Obviously many funds did not want to change to a corporate trustee and therefore needed to provide old-age pensions to be allowed into the system.

This is where the question mark comes from – if the “sole or primary purpose” is to provide pensions, can you ever pay lump sums?  If you can pay lump sums, how often and how much before you stop being considered true to your purpose?

I guess one day someone might challenge the constitutional validity of the superannuation system by arguing that funds which are ostensibly regulated under the “pensions power” are not actually providing old-age pensions and therefore are not affected by any of the superannuation laws.  In the meantime, however, it would be a widely held (and practical) view that even “pension funds” can pay lump sums without necessarily threatening the argument that their primary purpose was to pay old-age pensions.

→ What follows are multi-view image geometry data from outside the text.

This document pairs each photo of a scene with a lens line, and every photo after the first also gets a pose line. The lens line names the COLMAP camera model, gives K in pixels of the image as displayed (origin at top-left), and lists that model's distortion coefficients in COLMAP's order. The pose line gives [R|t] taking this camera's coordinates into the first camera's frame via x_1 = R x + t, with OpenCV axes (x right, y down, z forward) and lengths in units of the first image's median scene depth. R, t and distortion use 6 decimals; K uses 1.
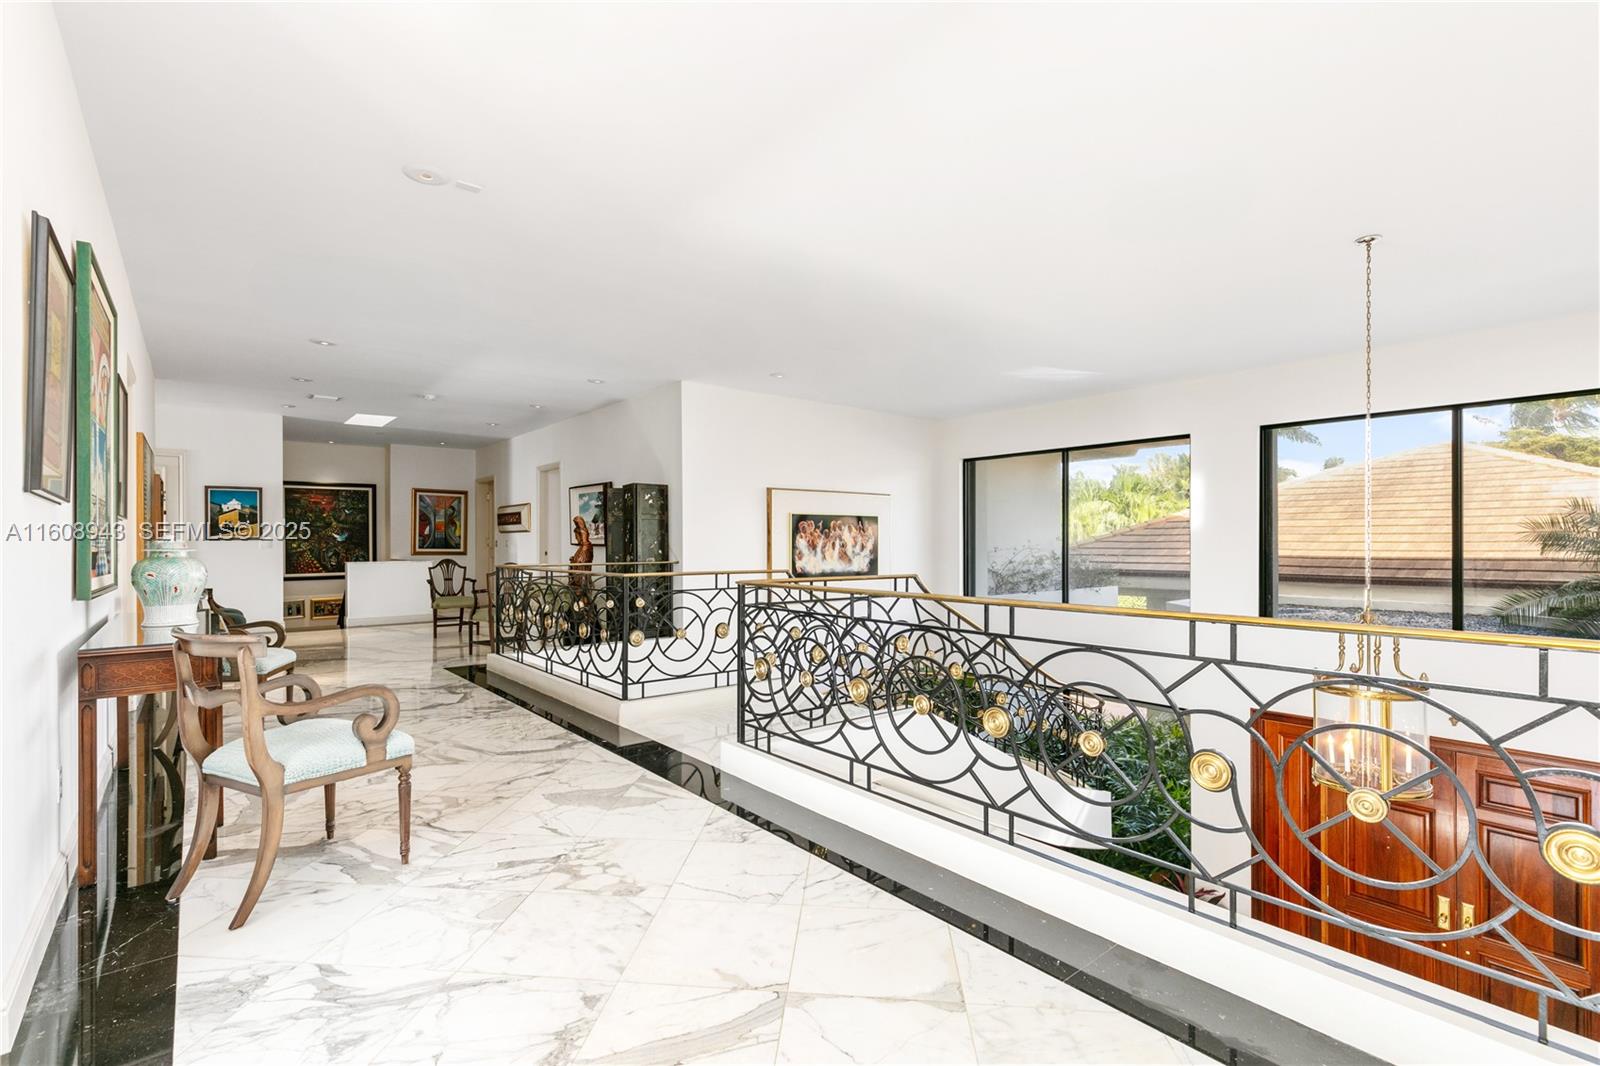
lens RADIAL K [[741.9, 0, 795.7], [0, 741.9, 542.0], [0, 0, 1]] dist [0.005258, -0.001356]
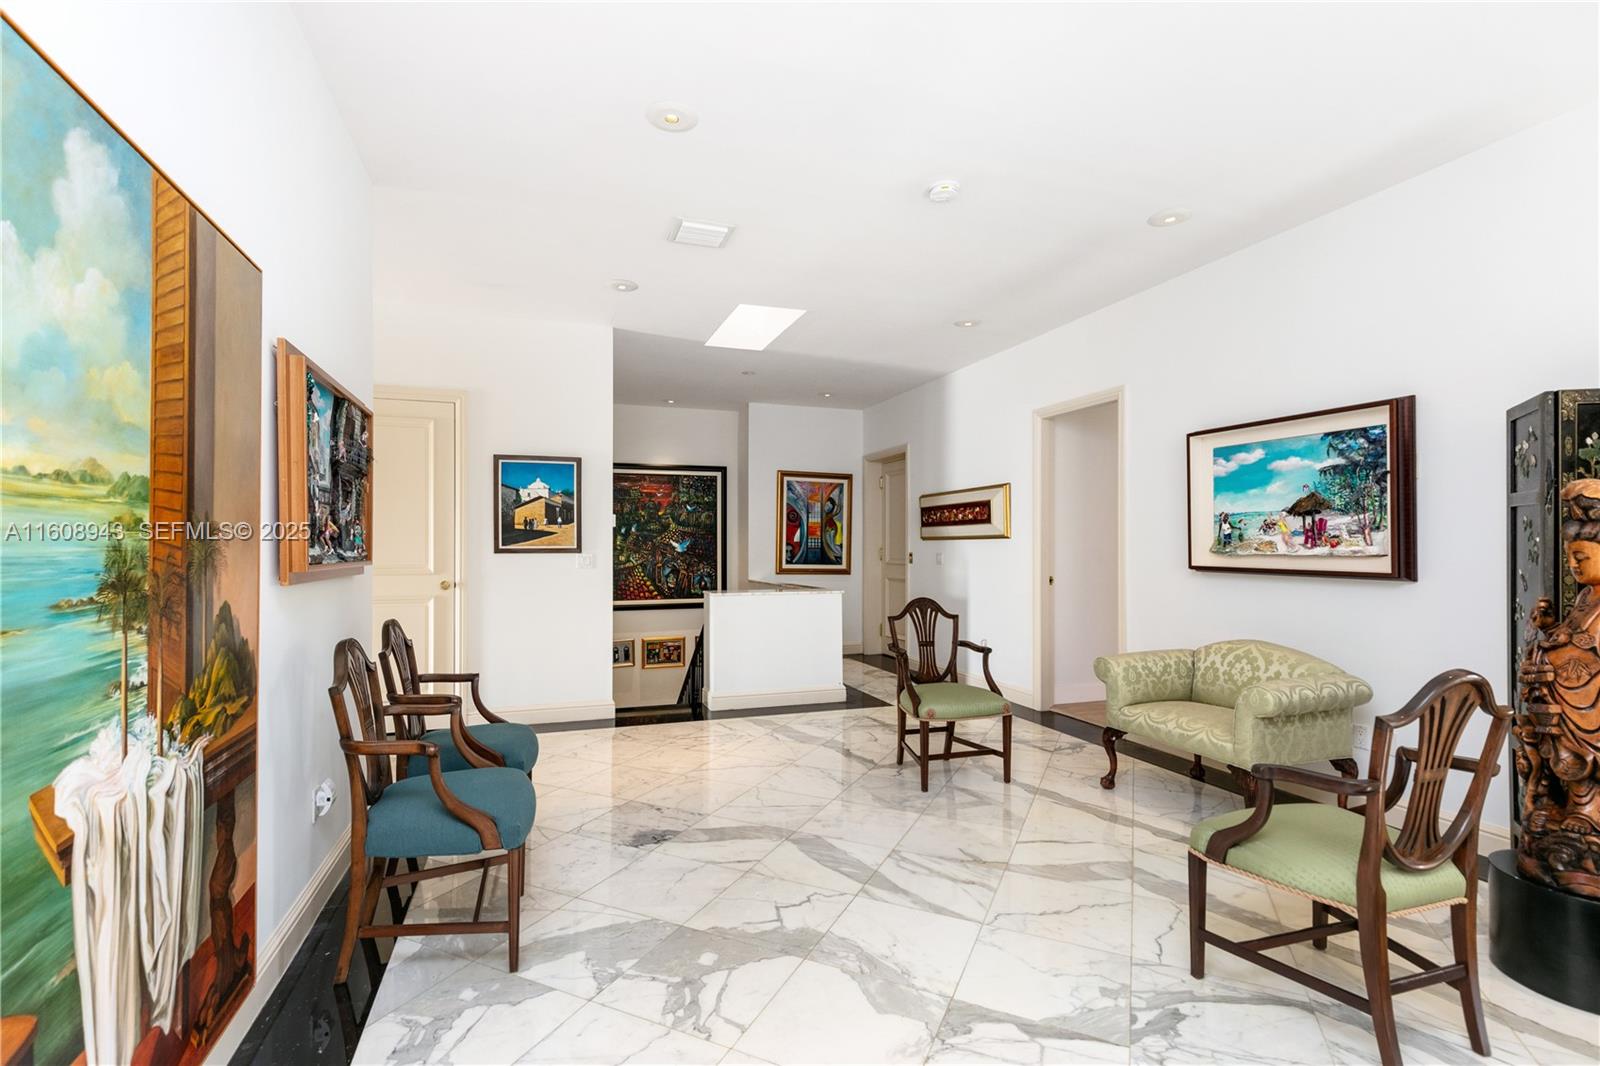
lens RADIAL K [[741.9, 0, 794.5], [0, 741.9, 548.3], [0, 0, 1]] dist [0.005258, -0.001356]
pose [[0.940851, 0.004770, -0.338787, -0.385632], [-0.004559, 0.999989, 0.001418, -0.007781], [0.338790, 0.000210, 0.940862, 0.540798]]
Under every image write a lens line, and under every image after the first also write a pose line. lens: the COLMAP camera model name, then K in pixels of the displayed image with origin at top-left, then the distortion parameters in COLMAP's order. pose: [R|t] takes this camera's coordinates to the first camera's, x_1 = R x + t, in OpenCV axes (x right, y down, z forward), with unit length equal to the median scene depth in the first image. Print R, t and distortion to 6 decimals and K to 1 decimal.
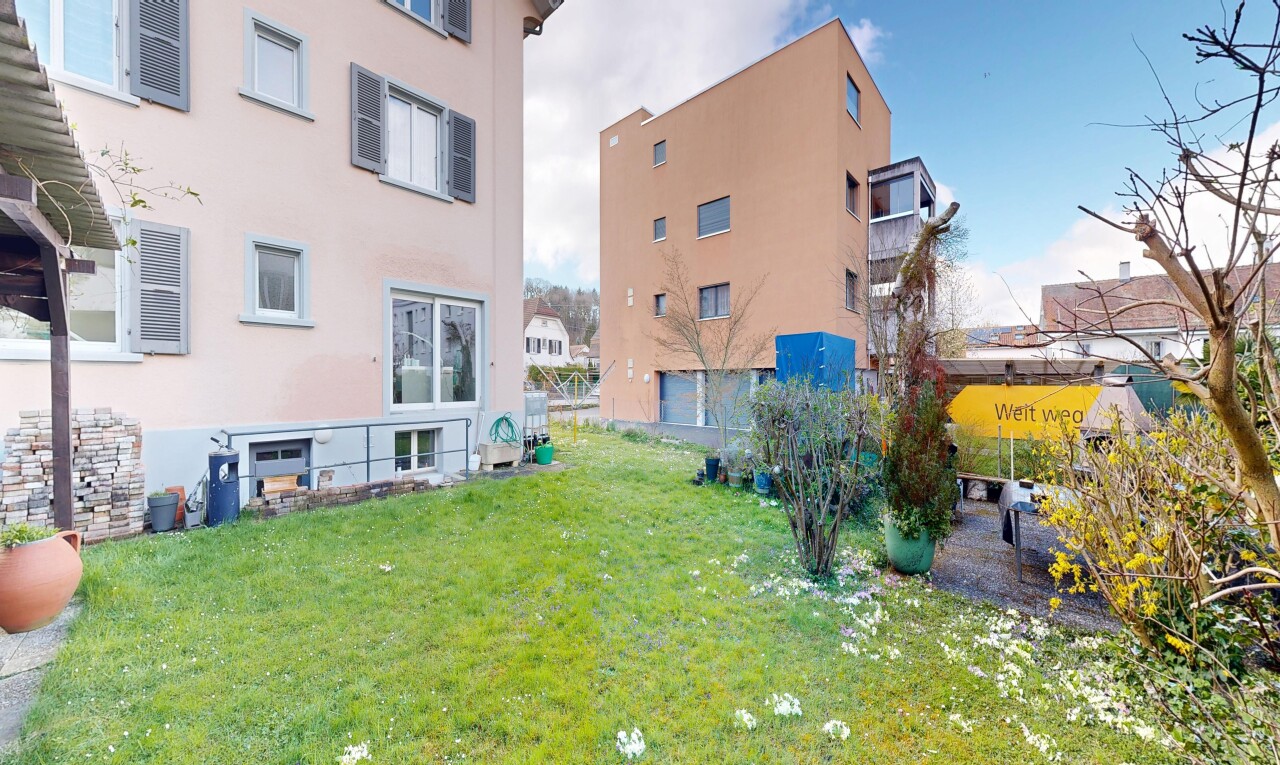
lens RADIAL K [[498.5, 0, 642.1], [0, 498.5, 383.1], [0, 0, 1]] dist [0.000086, -0.000073]
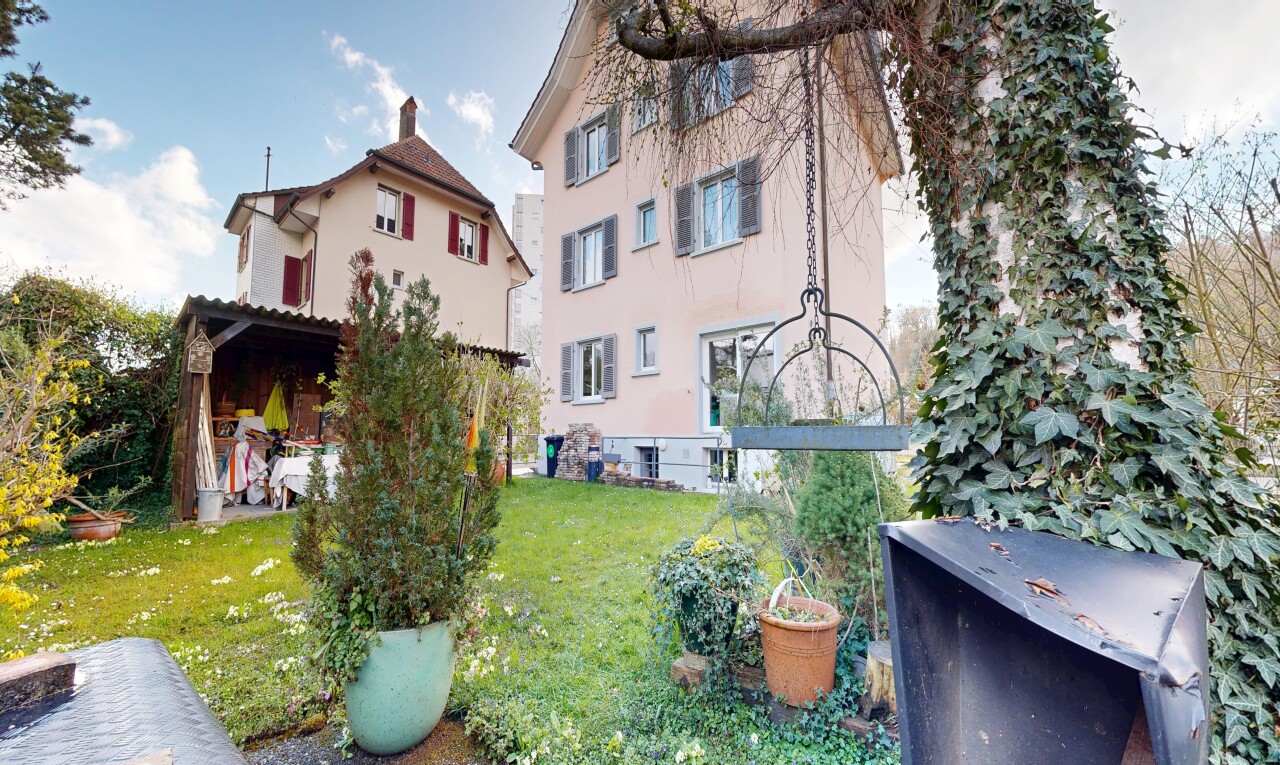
lens RADIAL K [[498.5, 0, 642.1], [0, 498.5, 383.1], [0, 0, 1]] dist [0.000086, -0.000073]
pose [[-0.086874, -0.072438, -0.993582, 0.991277], [0.017383, 0.997091, -0.074213, 0.035284], [0.996068, -0.023719, -0.085362, 1.200349]]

Certainly the regulator has no great appetite for arguing otherwise since it might find then that a large number of the 300,000 or so SMSFs with individual trustees are suddenly outside the prudential framework! 

A cynic would argue that no-one actually wants to know the answer to this question because at the end of the day the whole thing was just a device to excuse making laws about something not specifically covered under the Constitution.

But still, it’s a quirky little story that should definitely be included in the Australian version of Trivial Pursuit.